## Your assignment
Where a line contains the word "lines", copy that line from the records below.

## Dataset extract
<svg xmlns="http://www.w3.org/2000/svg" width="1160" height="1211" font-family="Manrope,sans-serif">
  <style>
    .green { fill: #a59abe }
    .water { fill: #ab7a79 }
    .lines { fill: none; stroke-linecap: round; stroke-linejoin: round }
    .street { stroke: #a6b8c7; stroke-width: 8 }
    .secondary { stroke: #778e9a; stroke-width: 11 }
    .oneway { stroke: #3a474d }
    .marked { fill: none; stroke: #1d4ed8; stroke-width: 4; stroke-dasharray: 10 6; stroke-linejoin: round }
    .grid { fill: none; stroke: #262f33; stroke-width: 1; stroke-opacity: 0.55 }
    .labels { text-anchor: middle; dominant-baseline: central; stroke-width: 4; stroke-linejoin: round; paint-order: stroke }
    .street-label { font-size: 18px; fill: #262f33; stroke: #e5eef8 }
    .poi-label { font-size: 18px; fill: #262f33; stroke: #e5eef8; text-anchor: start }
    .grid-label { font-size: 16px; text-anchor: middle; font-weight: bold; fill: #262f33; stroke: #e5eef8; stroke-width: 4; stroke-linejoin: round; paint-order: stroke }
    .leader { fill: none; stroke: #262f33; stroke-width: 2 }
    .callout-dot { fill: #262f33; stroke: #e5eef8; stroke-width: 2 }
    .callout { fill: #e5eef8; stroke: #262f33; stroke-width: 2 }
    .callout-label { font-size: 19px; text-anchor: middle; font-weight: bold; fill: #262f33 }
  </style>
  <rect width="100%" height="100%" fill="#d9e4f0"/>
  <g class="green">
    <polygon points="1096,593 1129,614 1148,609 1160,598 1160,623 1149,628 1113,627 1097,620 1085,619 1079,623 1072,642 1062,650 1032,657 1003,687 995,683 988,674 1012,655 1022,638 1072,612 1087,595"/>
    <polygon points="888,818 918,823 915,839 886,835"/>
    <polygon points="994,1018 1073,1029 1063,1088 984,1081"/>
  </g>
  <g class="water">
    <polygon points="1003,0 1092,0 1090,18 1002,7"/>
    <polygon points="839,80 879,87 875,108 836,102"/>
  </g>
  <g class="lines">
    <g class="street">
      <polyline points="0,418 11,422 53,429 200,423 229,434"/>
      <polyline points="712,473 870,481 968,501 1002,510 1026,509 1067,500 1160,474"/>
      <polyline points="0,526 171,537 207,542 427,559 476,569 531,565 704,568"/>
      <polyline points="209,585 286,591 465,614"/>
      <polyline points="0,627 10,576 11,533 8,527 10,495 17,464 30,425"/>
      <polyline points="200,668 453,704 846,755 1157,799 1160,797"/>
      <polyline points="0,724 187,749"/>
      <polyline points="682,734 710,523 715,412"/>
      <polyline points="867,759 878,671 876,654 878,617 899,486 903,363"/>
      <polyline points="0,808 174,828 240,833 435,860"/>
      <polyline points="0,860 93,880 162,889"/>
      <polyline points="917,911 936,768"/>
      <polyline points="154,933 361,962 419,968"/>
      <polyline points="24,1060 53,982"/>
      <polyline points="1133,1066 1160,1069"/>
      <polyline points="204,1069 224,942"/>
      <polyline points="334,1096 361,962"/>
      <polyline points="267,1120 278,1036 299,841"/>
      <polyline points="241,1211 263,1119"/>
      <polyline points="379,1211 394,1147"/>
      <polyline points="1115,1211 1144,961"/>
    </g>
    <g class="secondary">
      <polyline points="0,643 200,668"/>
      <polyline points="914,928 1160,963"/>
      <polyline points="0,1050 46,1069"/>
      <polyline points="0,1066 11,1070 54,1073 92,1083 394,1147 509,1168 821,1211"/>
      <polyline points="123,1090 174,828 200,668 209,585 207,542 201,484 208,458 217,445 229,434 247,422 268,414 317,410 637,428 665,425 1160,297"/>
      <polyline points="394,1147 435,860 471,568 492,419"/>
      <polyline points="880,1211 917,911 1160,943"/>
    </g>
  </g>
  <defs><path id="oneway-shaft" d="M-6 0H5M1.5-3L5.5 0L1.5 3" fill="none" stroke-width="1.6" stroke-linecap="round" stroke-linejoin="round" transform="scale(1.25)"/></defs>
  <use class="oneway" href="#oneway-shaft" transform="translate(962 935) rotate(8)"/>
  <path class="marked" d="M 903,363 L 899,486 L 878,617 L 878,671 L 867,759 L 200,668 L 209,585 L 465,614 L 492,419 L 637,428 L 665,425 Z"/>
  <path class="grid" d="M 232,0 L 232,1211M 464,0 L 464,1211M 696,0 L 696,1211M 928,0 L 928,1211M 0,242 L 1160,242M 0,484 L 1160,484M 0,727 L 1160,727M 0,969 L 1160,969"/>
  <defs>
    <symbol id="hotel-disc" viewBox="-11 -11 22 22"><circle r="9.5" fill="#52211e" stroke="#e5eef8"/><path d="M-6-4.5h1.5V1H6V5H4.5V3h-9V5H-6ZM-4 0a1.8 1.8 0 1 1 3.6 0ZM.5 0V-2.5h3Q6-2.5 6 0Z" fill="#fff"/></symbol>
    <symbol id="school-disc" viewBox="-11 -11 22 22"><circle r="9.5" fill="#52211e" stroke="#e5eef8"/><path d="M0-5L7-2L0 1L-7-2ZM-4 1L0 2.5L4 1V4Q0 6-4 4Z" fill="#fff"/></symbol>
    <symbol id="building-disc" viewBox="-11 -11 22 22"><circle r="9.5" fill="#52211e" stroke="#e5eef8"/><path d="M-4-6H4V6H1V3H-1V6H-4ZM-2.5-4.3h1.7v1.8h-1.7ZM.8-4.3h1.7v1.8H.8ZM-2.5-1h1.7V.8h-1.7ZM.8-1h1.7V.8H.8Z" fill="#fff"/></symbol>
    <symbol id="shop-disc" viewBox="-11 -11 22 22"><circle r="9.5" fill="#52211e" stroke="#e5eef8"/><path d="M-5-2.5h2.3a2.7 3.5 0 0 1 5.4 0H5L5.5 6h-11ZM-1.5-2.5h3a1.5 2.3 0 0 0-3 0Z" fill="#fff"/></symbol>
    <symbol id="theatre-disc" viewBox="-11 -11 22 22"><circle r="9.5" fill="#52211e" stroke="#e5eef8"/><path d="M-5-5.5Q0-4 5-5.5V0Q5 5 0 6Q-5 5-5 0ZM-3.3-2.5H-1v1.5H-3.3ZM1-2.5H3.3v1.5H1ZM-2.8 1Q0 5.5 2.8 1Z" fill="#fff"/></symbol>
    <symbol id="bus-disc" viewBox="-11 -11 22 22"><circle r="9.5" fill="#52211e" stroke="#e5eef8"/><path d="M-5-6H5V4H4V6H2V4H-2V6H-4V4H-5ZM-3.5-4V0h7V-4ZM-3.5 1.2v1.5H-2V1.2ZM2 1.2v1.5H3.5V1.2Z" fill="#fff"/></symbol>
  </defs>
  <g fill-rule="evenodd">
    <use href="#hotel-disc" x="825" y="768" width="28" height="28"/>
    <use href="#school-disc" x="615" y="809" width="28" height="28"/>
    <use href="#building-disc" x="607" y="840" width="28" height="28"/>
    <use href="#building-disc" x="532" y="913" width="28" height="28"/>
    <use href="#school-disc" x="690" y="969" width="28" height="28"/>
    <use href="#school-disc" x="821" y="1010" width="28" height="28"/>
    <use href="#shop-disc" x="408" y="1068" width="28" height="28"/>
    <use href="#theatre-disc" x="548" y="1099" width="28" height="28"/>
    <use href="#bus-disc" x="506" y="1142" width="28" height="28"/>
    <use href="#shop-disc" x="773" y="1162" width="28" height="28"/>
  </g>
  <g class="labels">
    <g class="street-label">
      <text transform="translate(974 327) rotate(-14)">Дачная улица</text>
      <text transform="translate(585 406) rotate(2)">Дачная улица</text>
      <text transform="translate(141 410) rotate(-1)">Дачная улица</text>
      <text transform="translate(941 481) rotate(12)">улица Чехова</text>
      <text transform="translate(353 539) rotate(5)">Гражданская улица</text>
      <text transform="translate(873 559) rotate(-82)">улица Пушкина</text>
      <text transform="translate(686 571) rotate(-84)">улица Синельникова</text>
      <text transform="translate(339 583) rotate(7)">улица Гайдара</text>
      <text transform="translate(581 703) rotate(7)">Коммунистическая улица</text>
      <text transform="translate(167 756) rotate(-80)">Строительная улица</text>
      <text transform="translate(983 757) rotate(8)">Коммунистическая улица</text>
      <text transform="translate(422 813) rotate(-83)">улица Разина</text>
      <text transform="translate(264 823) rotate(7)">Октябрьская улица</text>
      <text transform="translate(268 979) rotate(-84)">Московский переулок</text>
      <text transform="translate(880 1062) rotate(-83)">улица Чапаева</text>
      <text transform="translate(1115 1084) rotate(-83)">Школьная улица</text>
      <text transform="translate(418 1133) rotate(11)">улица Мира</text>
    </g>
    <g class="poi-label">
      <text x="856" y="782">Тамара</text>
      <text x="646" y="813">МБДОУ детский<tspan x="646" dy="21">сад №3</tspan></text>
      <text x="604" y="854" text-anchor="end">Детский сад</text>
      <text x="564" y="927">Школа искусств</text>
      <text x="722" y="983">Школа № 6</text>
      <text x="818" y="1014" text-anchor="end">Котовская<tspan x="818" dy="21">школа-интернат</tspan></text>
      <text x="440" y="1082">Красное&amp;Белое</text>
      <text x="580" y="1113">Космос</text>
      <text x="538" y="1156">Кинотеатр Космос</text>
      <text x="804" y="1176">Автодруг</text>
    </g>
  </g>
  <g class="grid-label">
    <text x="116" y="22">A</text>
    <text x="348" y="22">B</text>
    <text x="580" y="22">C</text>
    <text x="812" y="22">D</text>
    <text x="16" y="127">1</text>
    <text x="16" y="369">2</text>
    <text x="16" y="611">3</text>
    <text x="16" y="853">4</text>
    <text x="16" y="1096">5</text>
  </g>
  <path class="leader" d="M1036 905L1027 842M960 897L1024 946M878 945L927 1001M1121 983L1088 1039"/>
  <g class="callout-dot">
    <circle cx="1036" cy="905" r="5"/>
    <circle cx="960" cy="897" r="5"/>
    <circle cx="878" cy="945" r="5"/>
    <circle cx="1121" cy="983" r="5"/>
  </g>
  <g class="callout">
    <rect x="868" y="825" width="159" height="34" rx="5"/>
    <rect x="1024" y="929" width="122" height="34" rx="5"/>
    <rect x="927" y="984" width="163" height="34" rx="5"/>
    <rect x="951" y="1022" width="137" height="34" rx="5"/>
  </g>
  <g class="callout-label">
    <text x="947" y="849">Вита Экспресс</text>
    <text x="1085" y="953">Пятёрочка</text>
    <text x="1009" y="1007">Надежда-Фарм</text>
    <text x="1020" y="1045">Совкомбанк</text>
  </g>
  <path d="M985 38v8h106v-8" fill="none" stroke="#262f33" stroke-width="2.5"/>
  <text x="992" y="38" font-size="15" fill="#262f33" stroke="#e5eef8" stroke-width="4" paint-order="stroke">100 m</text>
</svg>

## Answer to the problem
    .lines { fill: none; stroke-linecap: round; stroke-linejoin: round }
  <g class="lines">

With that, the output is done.